How to divide ? • Alternative Statements • All the items are of equal difficulty
Method of Rational Equivalence • This method represents an attempt to get an estimate of the reliability of a test free from the objections raised against the methods outlined above. • Two forms of tests are equivalent when the items a A , b B ,c C etc are inter changeable and when the inter item correlations are the same for both forms.
Errors • Chance Error: • Many psychological factors affect the reliability coefficient of a test – fluctuations in interest and attention shifts in emotional attitude and differential effects of memory and practice. • The environmental factors such as distractions, noise , interruptions, scoring errors etc all these are called ‘chance error ’ or ‘error of measurement’ • The scores may go up or down from the true value.
Constant Errors: • Constant errors work in only one direction . Constant error raise or lower all of the scores on a test but doesn't affect the reliability coefficient. • Such errors are easily be avoided than are chance errors by subtracting two points from a retest score to allow for practice.

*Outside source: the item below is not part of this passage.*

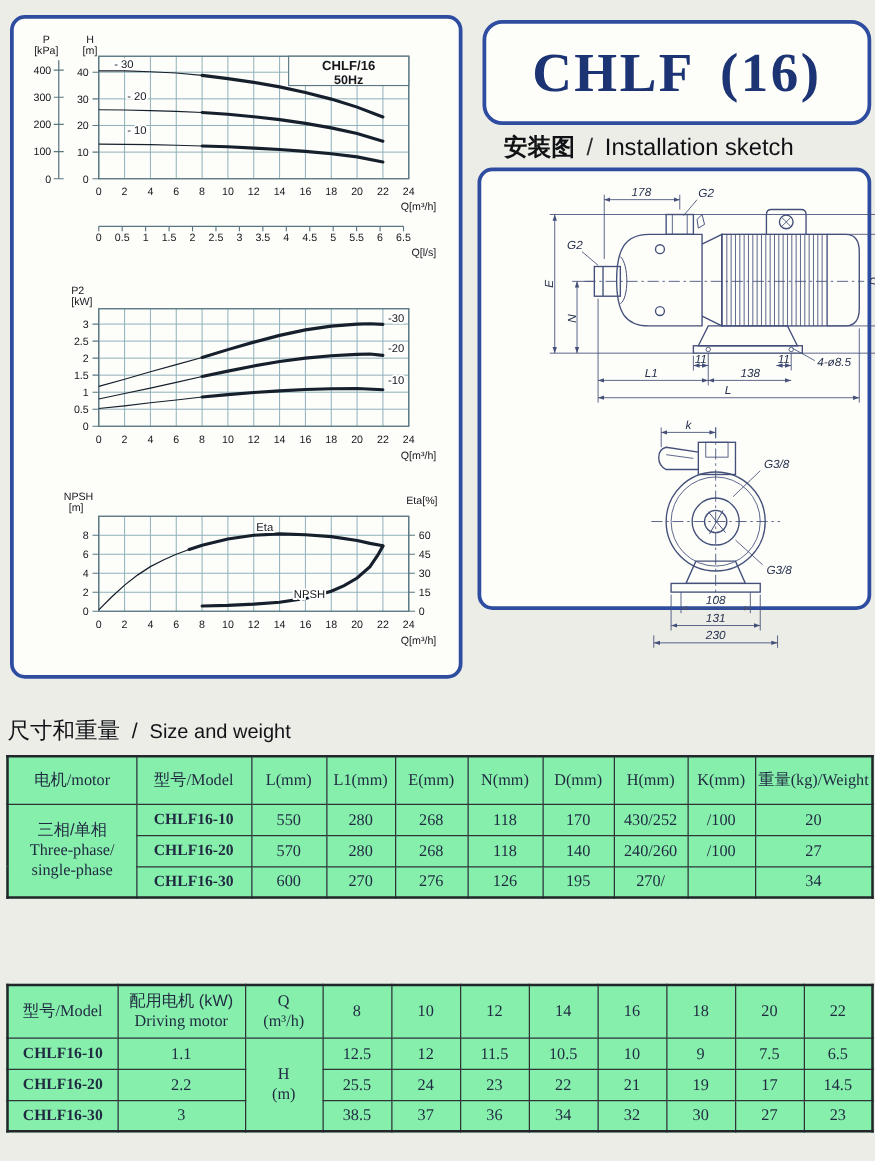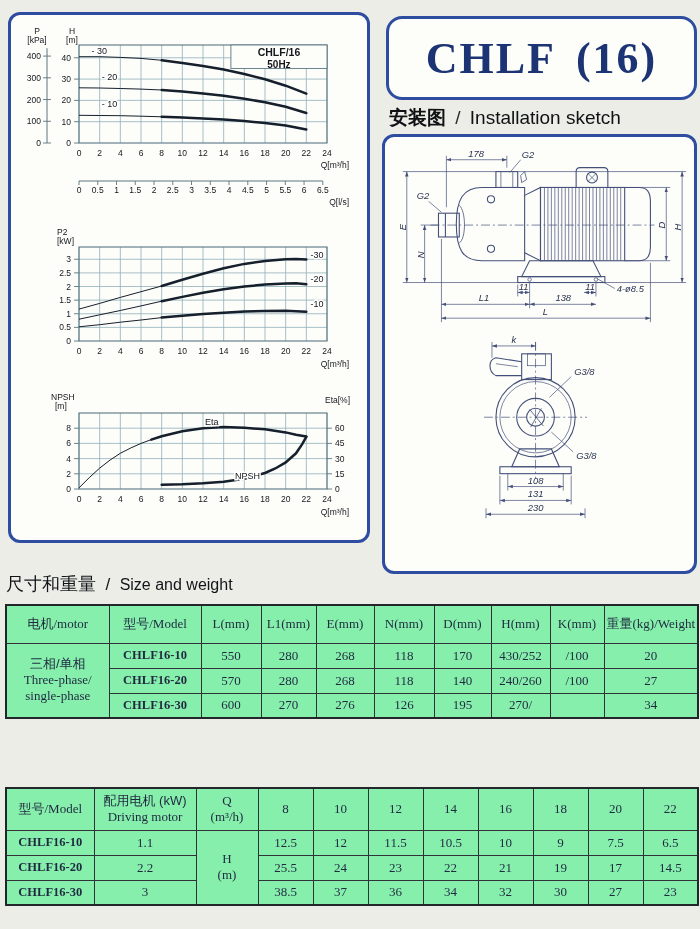"安装图 / Installation sketch" #install-heading { left: 389px -> 403px }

Validity • The validity of a test or of any measuring instrument , depends upon the fidelity with which it measures , what it purports to measure. • A test is valid when the performances which it measures correspond to the same performances as otherwise independently measured or objectively defined.
Difference between Reliability and Validity • Suppose that a clock is set forward 20 minutes , if the clock is a good time piece the time it tells will be reliable(consistent) but will not be valid as judged by ‘standard time’. • Validity is a relative term.